**PASSAGE SHOWN:**
Sunday, November 26, 2006

DOING GREAT, BUT BUSY! I apologize that I have not had more time to write... it's not due to a lack of interesting experiences, but rather to a hectic schedule. Now that I am getting settled into a routine, I tend to travel throughout the week, visiting Marines at various posts (where I often can't access the internet at all). When I return to my "home base" of Camp Fallujah on the weekend I am busy processing all the interviews I conducted and photos I took during the week. If I'm lucky, I finish that process before it's time to go out and start again. There are so many stories here and so many Marines doing great deeds that SHOULD make the history books, that I wish there were more hours in each day and more days in each week.

On Thanksgiving Day I had a unique and unexpected opportunity to conduct a brief interview with the Secretary of the Navy while he was in Iraq visiting troops. The comment that resonated the most with me was how impressed he was with the high morale he found among the Marines and Sailors in Iraq. I have to say that, among my own sampling of the troops I have interviewed, the Secretary's observation is right on the money. Each day I am uplifted by the positive energy I encounter among these noble young people. By and large they believe very deeply in what they are here to do and are convinced that they are making a difference. They are also realistic. I have been impressed with the sophistication of even junior troops. They recognize the inherent differences between our cultures and continually emphasize the importance of patience as we strive to help the Iraqi people turn in a new direction.

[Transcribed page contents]
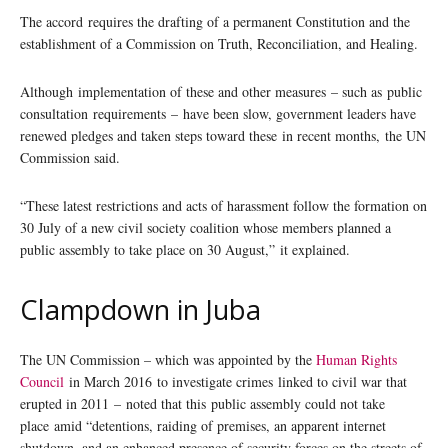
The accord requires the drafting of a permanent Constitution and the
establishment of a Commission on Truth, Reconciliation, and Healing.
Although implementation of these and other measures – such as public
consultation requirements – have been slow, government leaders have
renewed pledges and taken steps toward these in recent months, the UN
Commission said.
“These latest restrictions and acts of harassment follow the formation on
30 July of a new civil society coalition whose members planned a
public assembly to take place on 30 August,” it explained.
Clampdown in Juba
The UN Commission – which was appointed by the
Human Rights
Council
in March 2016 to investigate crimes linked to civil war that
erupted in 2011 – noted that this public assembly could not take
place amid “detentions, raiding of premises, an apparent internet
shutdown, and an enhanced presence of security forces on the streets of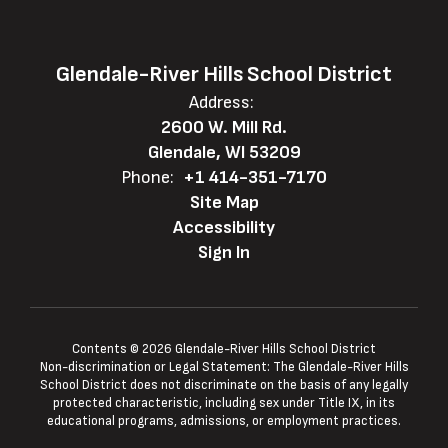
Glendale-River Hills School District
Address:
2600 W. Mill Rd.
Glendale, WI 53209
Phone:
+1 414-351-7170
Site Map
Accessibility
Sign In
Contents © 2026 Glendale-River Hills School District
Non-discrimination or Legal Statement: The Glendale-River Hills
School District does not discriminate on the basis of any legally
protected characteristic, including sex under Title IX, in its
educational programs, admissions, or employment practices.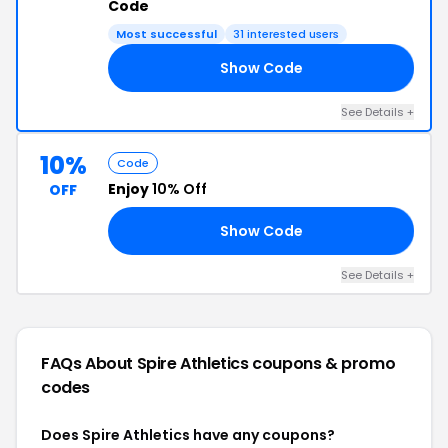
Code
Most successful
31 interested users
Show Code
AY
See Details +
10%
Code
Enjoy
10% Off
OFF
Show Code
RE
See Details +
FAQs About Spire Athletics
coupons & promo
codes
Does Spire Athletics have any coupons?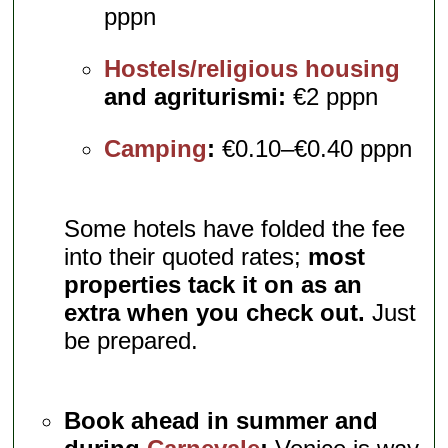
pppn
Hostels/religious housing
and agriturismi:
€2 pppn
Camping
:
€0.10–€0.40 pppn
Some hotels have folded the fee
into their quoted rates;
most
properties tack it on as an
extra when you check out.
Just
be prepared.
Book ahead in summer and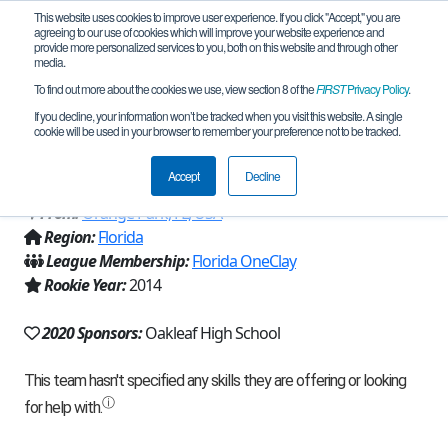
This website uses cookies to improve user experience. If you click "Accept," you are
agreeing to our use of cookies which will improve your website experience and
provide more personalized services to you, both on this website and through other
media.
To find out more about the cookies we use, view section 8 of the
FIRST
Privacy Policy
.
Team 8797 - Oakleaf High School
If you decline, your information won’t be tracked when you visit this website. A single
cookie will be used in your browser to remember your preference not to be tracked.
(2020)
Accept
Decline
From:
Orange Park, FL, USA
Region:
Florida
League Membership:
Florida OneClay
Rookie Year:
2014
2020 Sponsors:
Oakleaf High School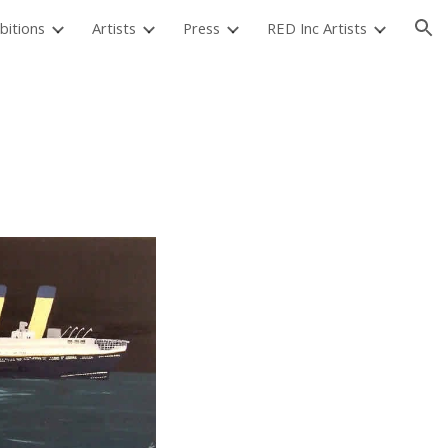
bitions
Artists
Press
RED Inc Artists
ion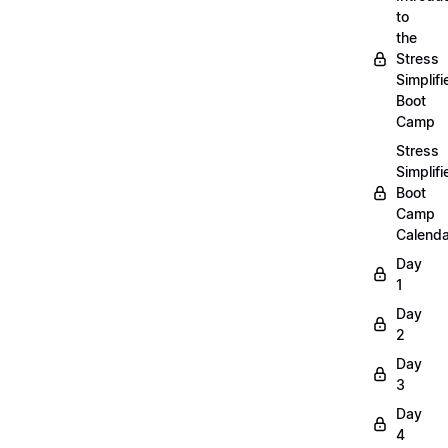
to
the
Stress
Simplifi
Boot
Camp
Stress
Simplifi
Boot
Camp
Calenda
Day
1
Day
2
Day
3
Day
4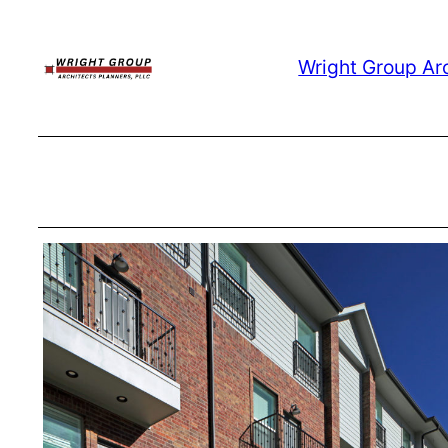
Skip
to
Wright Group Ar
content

**WHAT YOU WILL DO:**
• a. Do these statements agree with the post? (i) The writer interviewed the Secretary of the Navy on Thanksgiving Day. (ii) The writer processes interviews and photos while traveling during the week. (iii) The writer can usually get online at the posts visited during the week. Answer yes or no for each, quoting the words of the post that decide it.
• b. According to the post, what place does the writer return to as a home base on the weekend?
• c. Please reproduce the part of the post that opens with the words containing "DOING GREAT, BUT" and closes with "in each week.".

**ANSWERS TO EACH TASK:**
• a.
(i) Yes: "On Thanksgiving Day I had a unique and unexpected opportunity to conduct a brief interview with the Secretary of the Navy"
(ii) No: "on the weekend I am busy processing all the interviews I conducted and photos I took during the week"
(iii) No: "where I often can't access the internet at all"

• b. Camp Fallujah.

• c.
DOING GREAT, BUT BUSY! I apologize that I have not had more time to write... it's not due to a lack of interesting experiences, but rather to a hectic schedule. Now that I am getting settled into a routine, I tend to travel throughout the week, visiting Marines at various posts (where I often can't access the internet at all). When I return to my "home base" of Camp Fallujah on the weekend I am busy processing all the interviews I conducted and photos I took during the week. If I'm lucky, I finish that process before it's time to go out and start again. There are so many stories here and so many Marines doing great deeds that SHOULD make the history books, that I wish there were more hours in each day and more days in each week.